> Coordinate mapping data
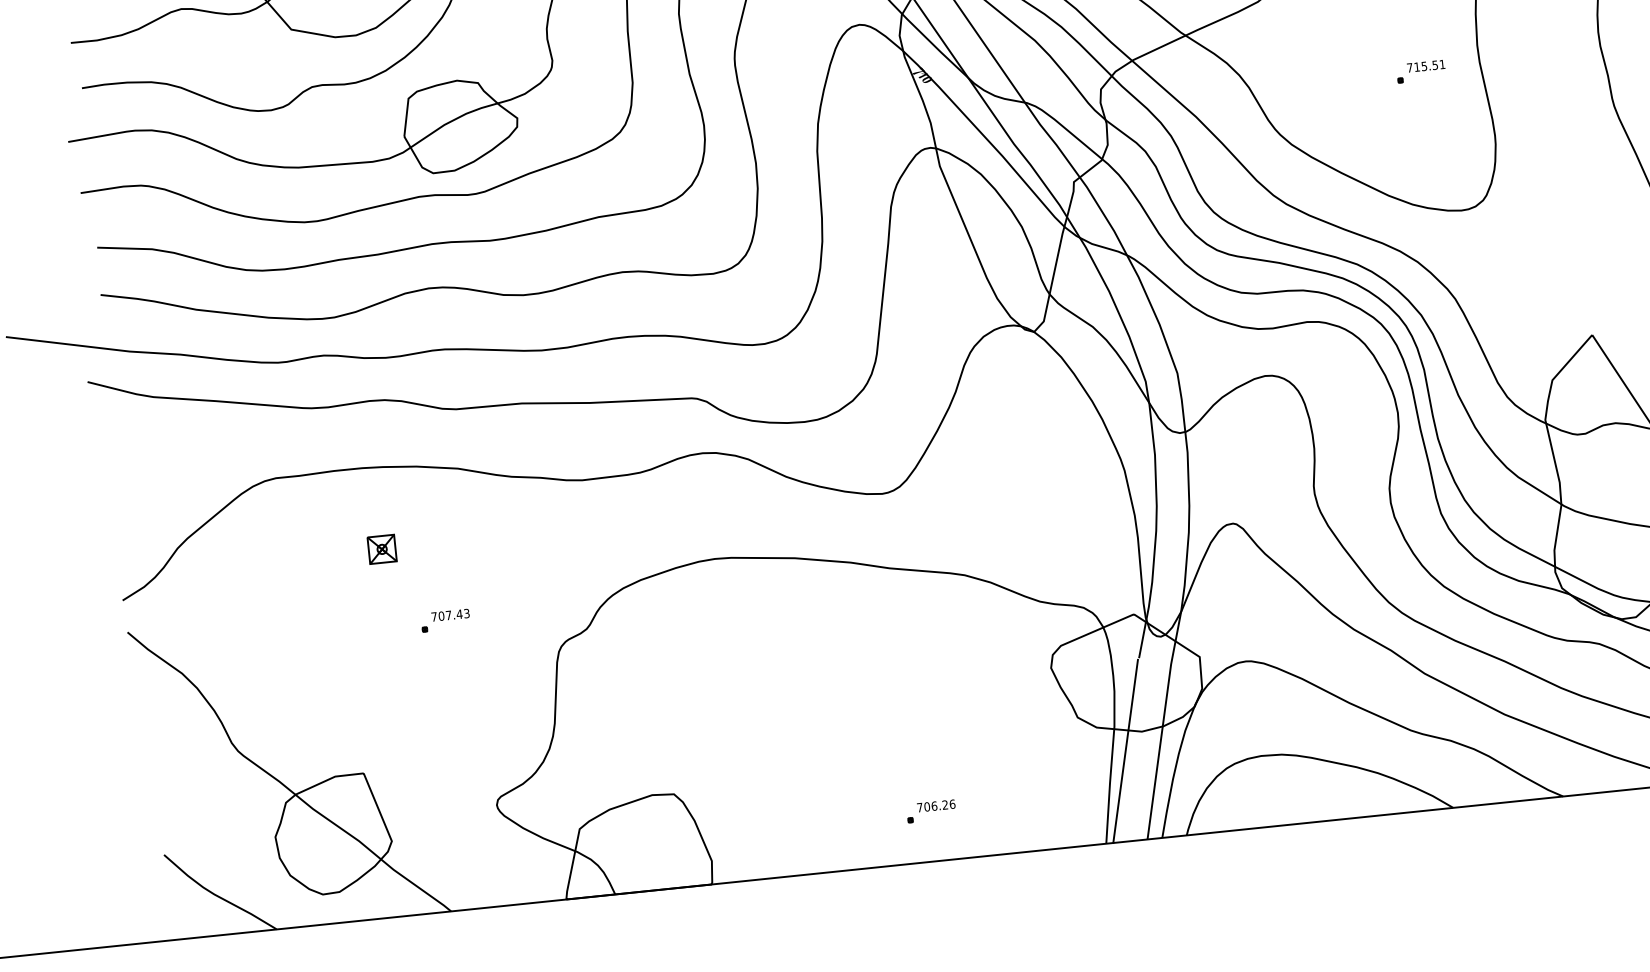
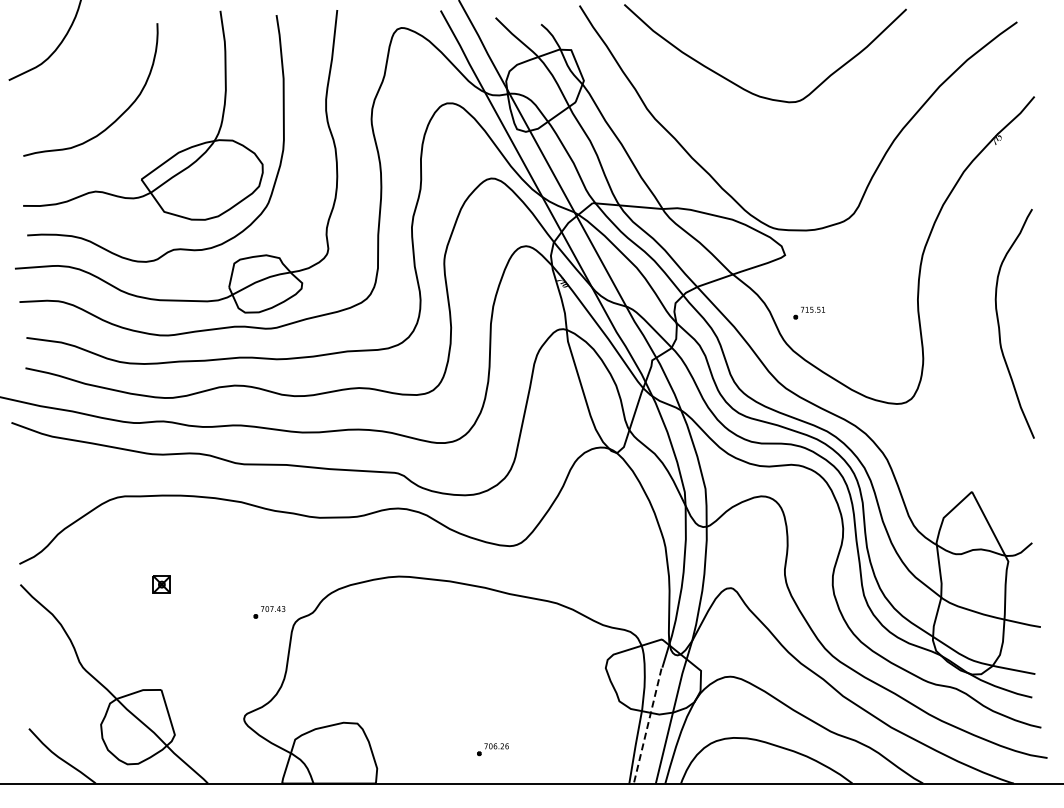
part: (1421, 70) -> (809, 312), moved
part: (381, 549) -> (161, 584), moved
part: (445, 621) -> (269, 612), moved
line: (1125, 752) -> (647, 726), solid -> dashed
part: (930, 811) -> (492, 749), moved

> What is expected
Apart from the pictures, every line above must be repeated exactly.

> Expected answer
part: (1421, 70) -> (809, 312), moved
part: (381, 549) -> (161, 584), moved
part: (445, 621) -> (269, 612), moved
line: (1125, 752) -> (647, 726), solid -> dashed
part: (930, 811) -> (492, 749), moved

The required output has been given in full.